Since we are talking about a uniprocessor desktop OS developed in the nineties, it's plausible they didn't care about mutex performance as much as today and giving this extra guarantee afforded by their simple implementation seemed reasonable at the time.

Apple can and does update APIs in ways that preserve old behavior for apps linked against older SDKs, specifically so old apps continue to work. They could do the same here with versioned symbols, if they wanted to switch mutexes to unfair-by-default. I believe they intentionally go with fair-by-default because it's the safe choice, the choice that guarantees program correctness, since most people don't think about this sort of thing and probably won't be able to figure out themselves when their locks should be fair or unfair. It's the same reason C11 and C++11 atomics default to sequential consistency when not otherwise specified; that's the slowest memory ordering, but it's the one that's guaranteed to be correct for all cases. If you know what you're doing you can override the default and pick something else.
In my personal experiences I've seen quite the opposite.

Specifically, this kind of starvation mostly occurs only in synthetic lock benchmarks.

In the real world, cores should be actually doing work in between spinning on cache-line locks; and the time before they get back to locking should be fairly random by quite a reasonable number of cycles - which tends to largely mitigate the starvation issue you talk about.

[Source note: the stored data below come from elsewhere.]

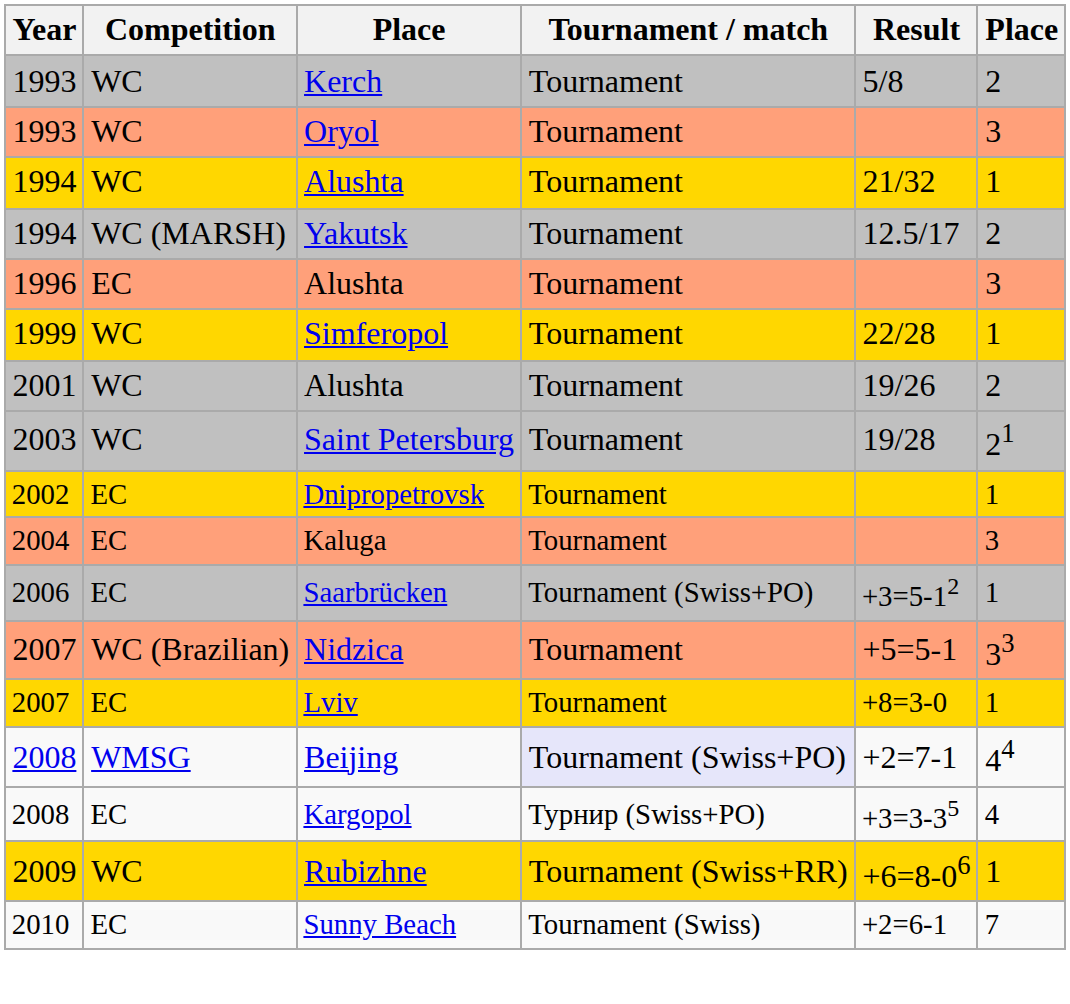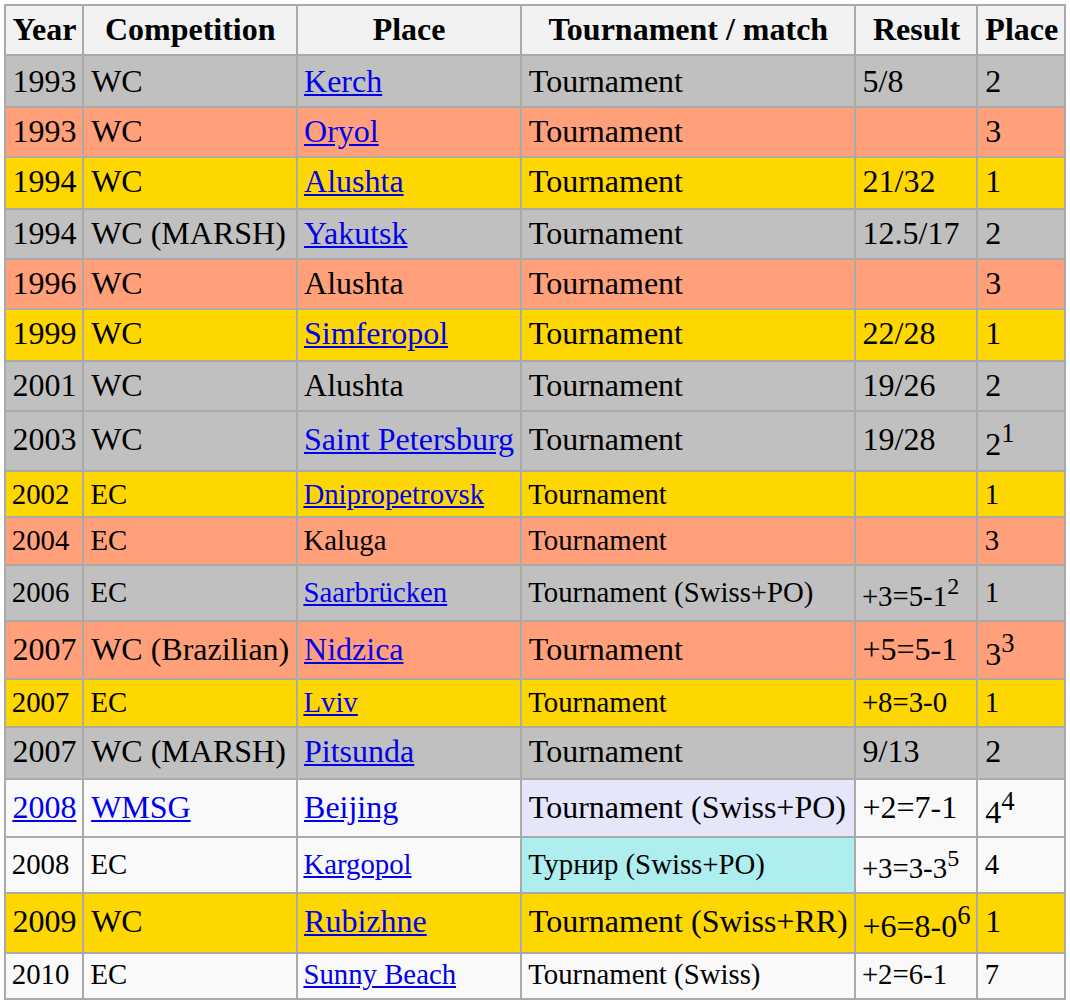1996 / Alushta | Competition: EC -> WC
+ row: 2007 | WC (MARSH) | Pitsunda | Tournament | 9/13 | 2
Kargopol | Tournament / match: no background -> paleturquoise background
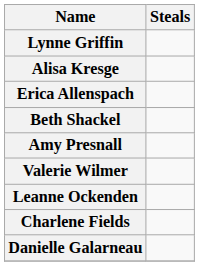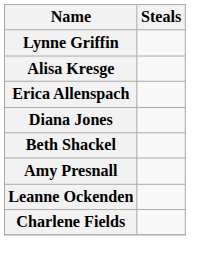+ row: Diana Jones
- row: Valerie Wilmer
- row: Danielle Galarneau
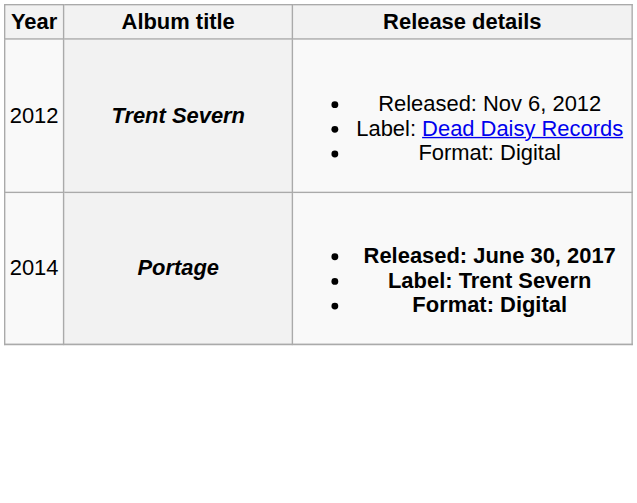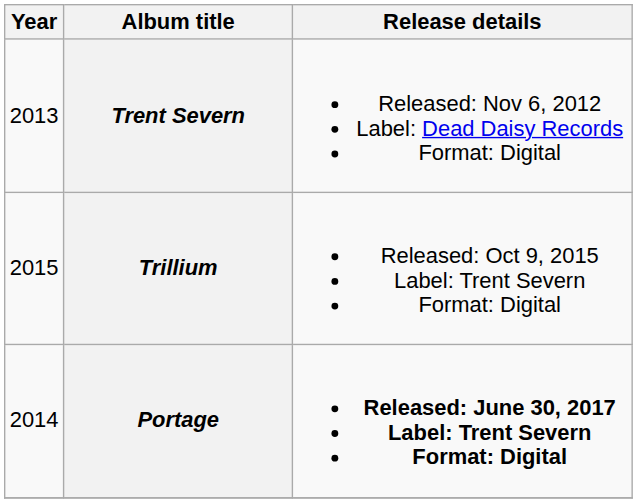Trent Severn | Year: 2012 -> 2013
+ row: 2015 | Trillium | Released: Oct 9, 2015 Label: Trent Severn Format: Digital
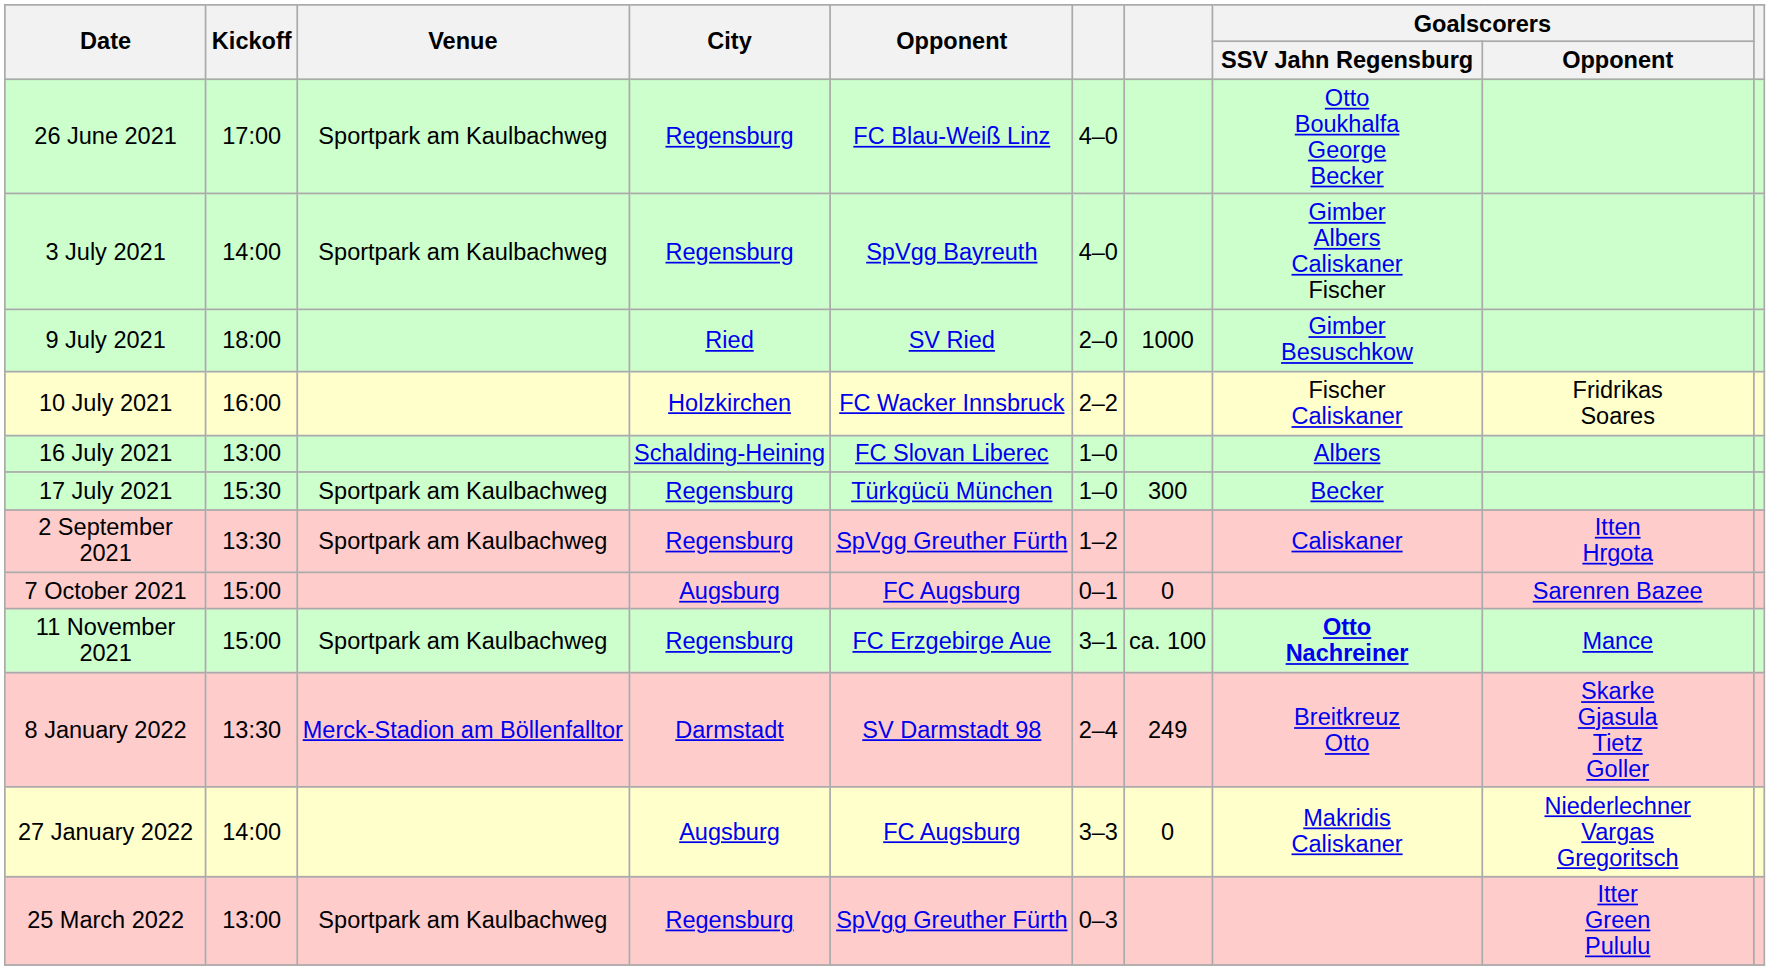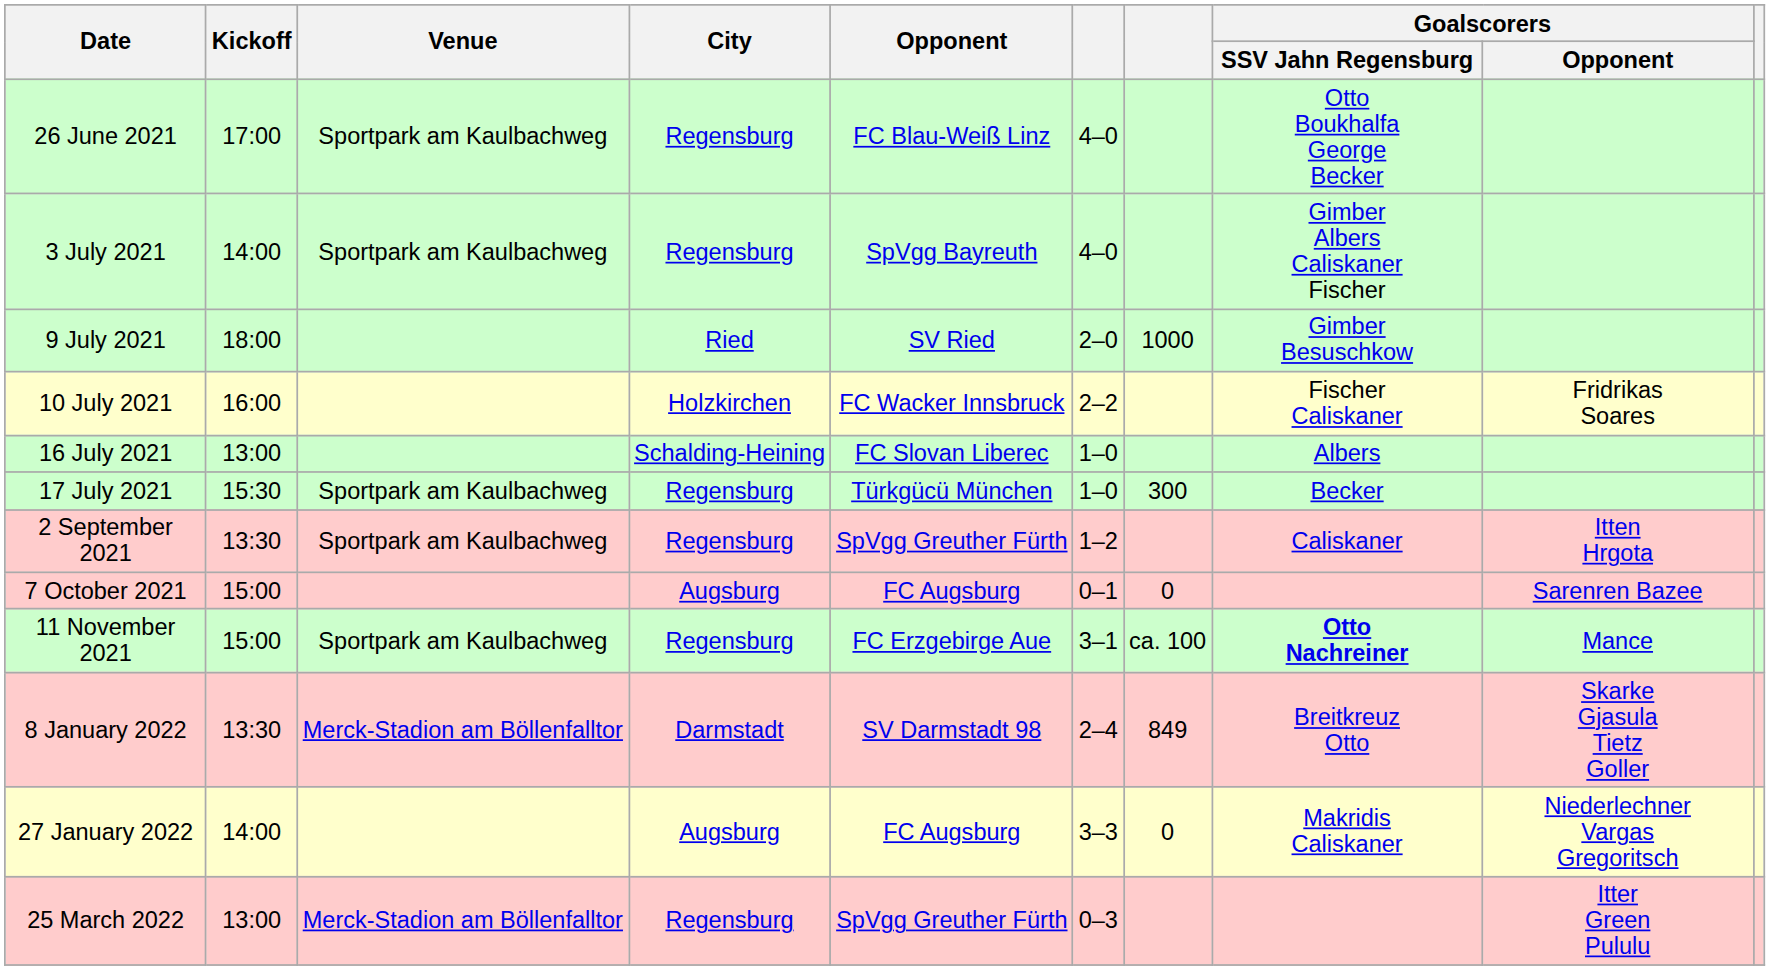8 January 2022 | column 7: 249 -> 849
25 March 2022 | Venue: Sportpark am Kaulbachweg -> Merck-Stadion am Böllenfalltor
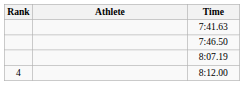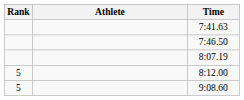8:12.00 | Rank: 4 -> 5
+ row: 5 | 9:08.60
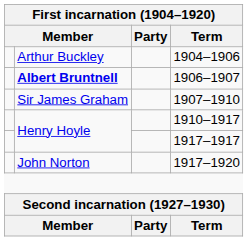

Basically, if you have code that is structured to by default sit on spin-locks, there is likely an architectural issue in play.

I'd go with the other contributor who said something along the lines of "the best policy is to go with the fastest lock possible", unless there is some very niche reason not to.

Why are two threads trying to get the same lock very often? This seems like a design flaw: you want threads to mostly be uncontended, with lots of time spent outside locks.
absolutely, I totally agree.
Even if they get the lock, task latencies will be all over the place with seriously high latencies in the high percentiles.